**Task to complete:** From the first line to the last, copy the material word for word; pictures stay out.

**Provided data:**
———
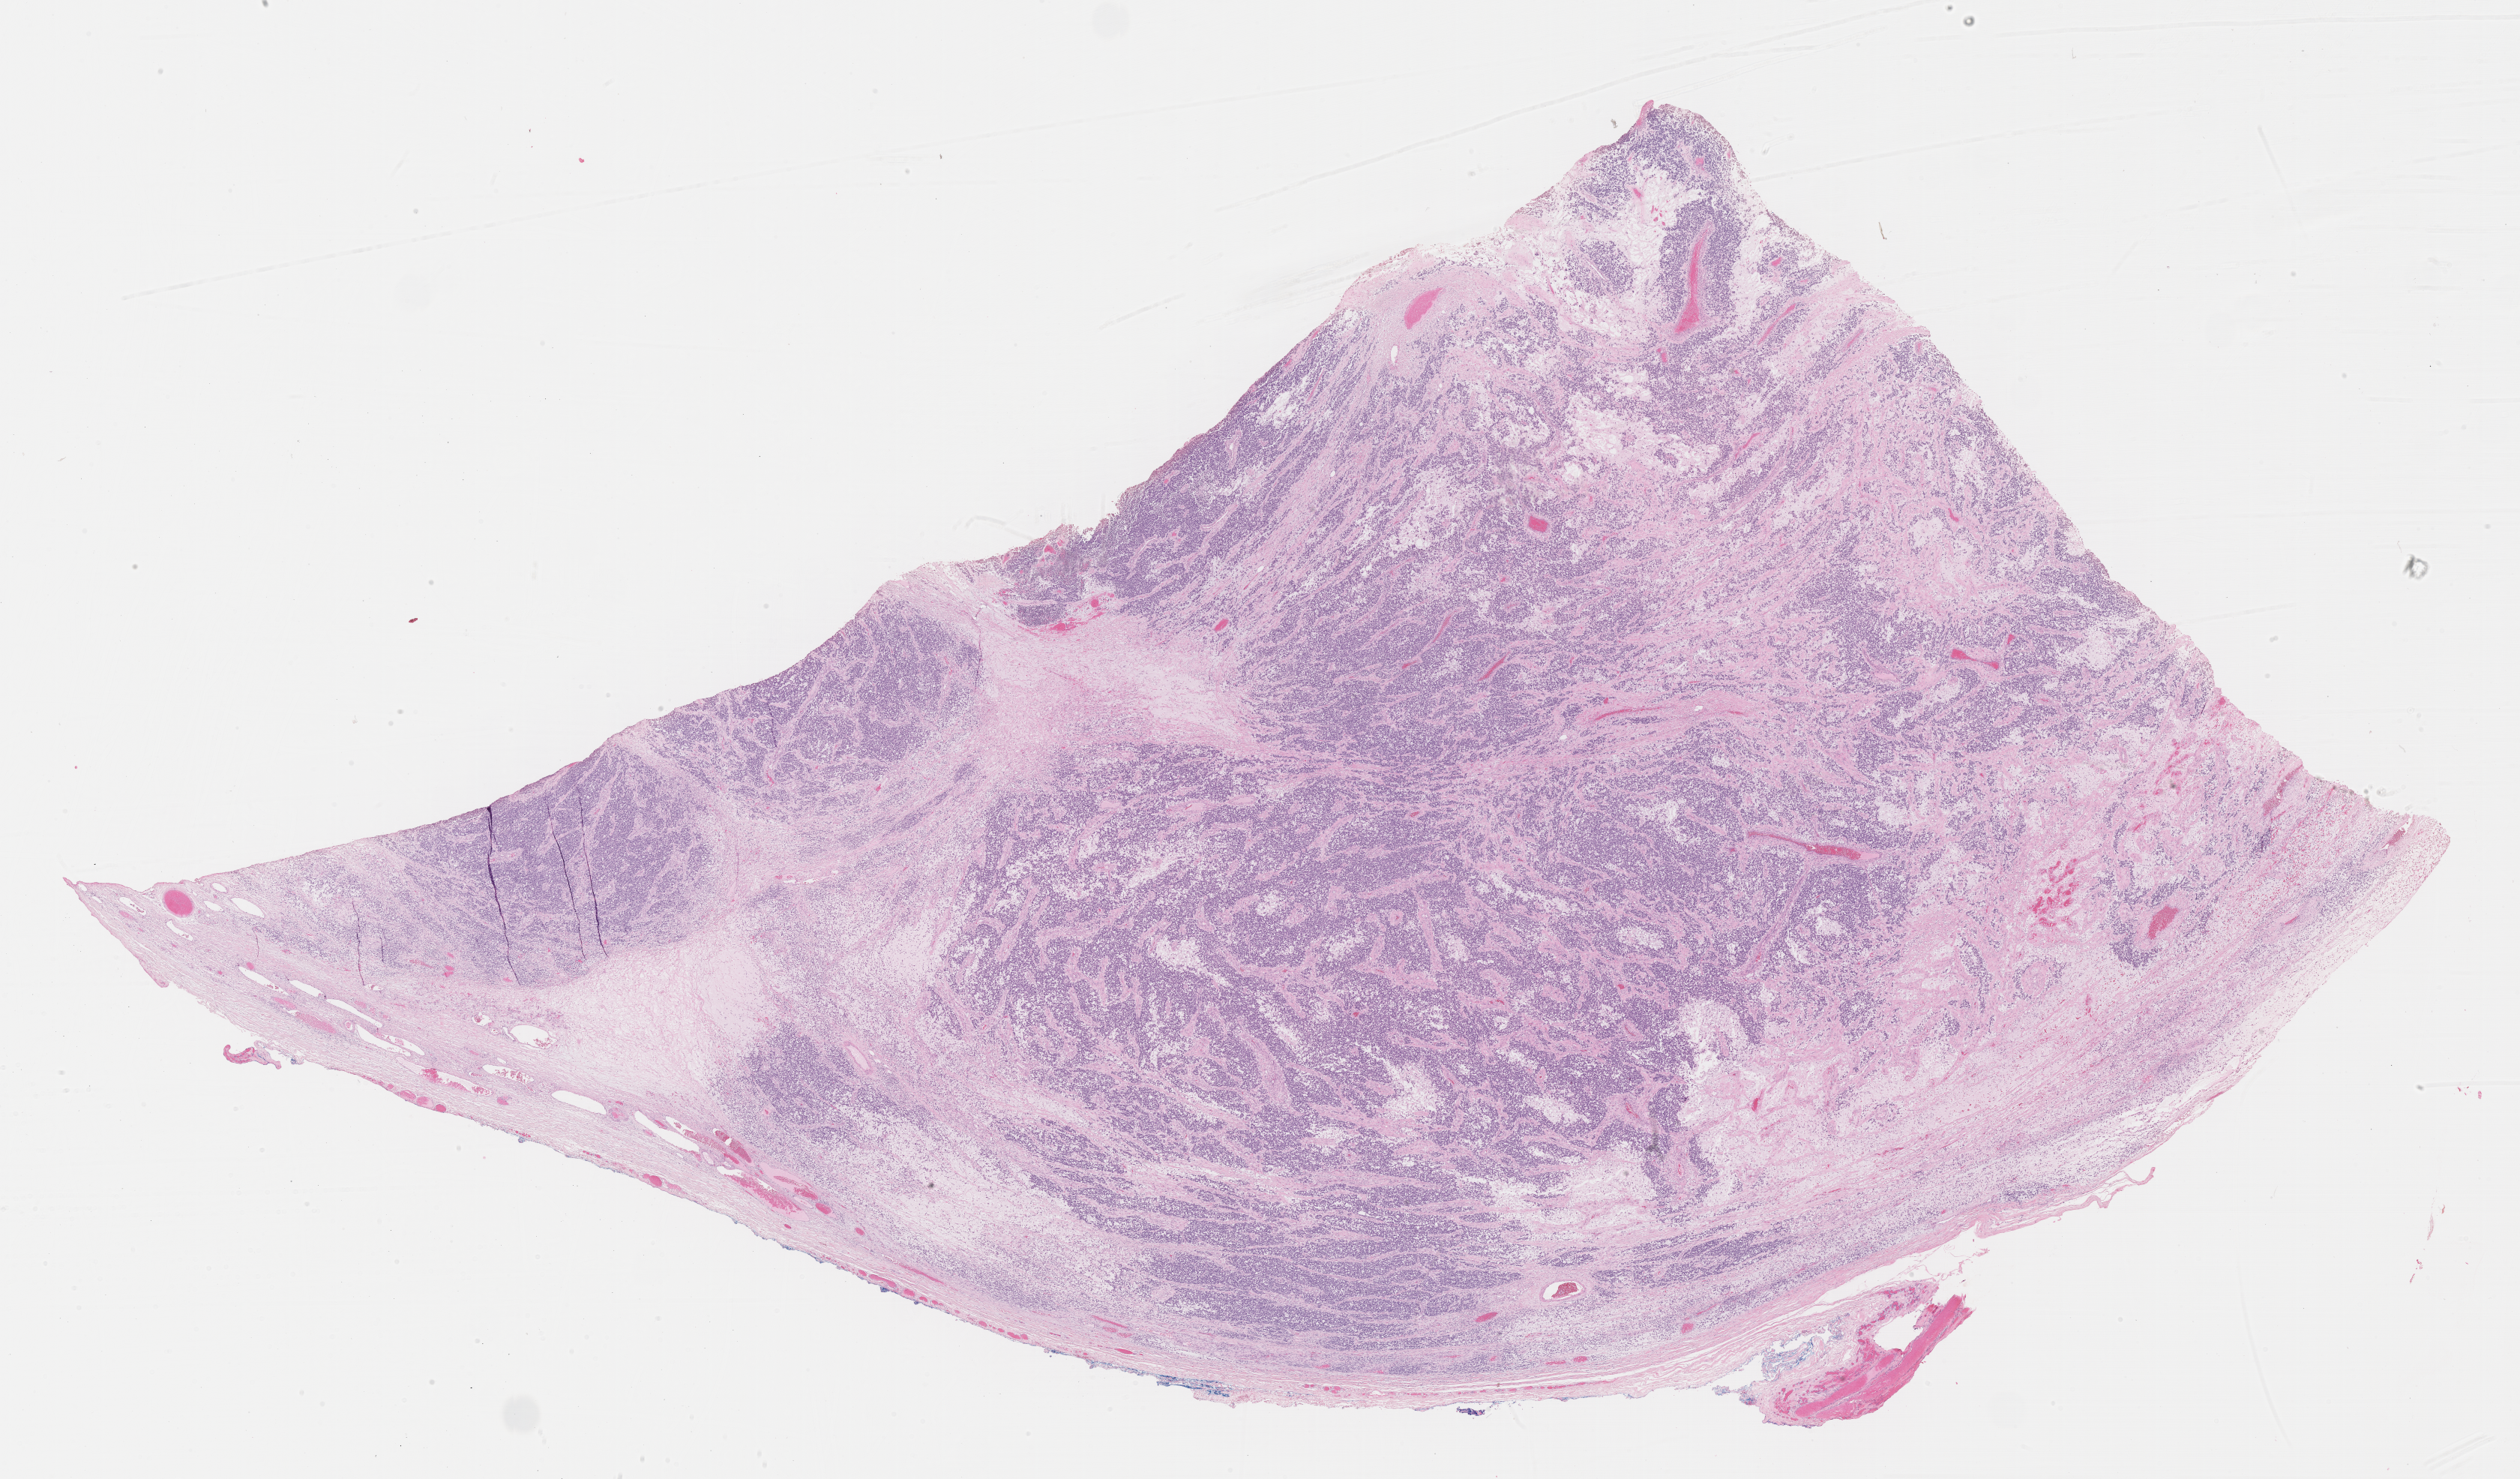
Whole-slide image, H&E stain of tumor tissue, a low-resolution overview of the entire scanned area, about 27.2 x 15.9 mm, formalin-fixed paraffin-embedded section, sample anatomic site: testicle, right. Male patient, age at diagnosis 16.2 years.
* diagnosis: rhabdomyosarcoma; histological classification: embryonal rhabdomyosarcoma
* metastatic status at presentation (as recorded): non-metastatic (unconfirmed)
———
**Written reply:**
Whole-slide image, H&E stain of tumor tissue, a low-resolution overview of the entire scanned area, about 27.2 x 15.9 mm, formalin-fixed paraffin-embedded section, sample anatomic site: testicle, right. Male patient, age at diagnosis 16.2 years.
* diagnosis: rhabdomyosarcoma; histological classification: embryonal rhabdomyosarcoma
* metastatic status at presentation (as recorded): non-metastatic (unconfirmed)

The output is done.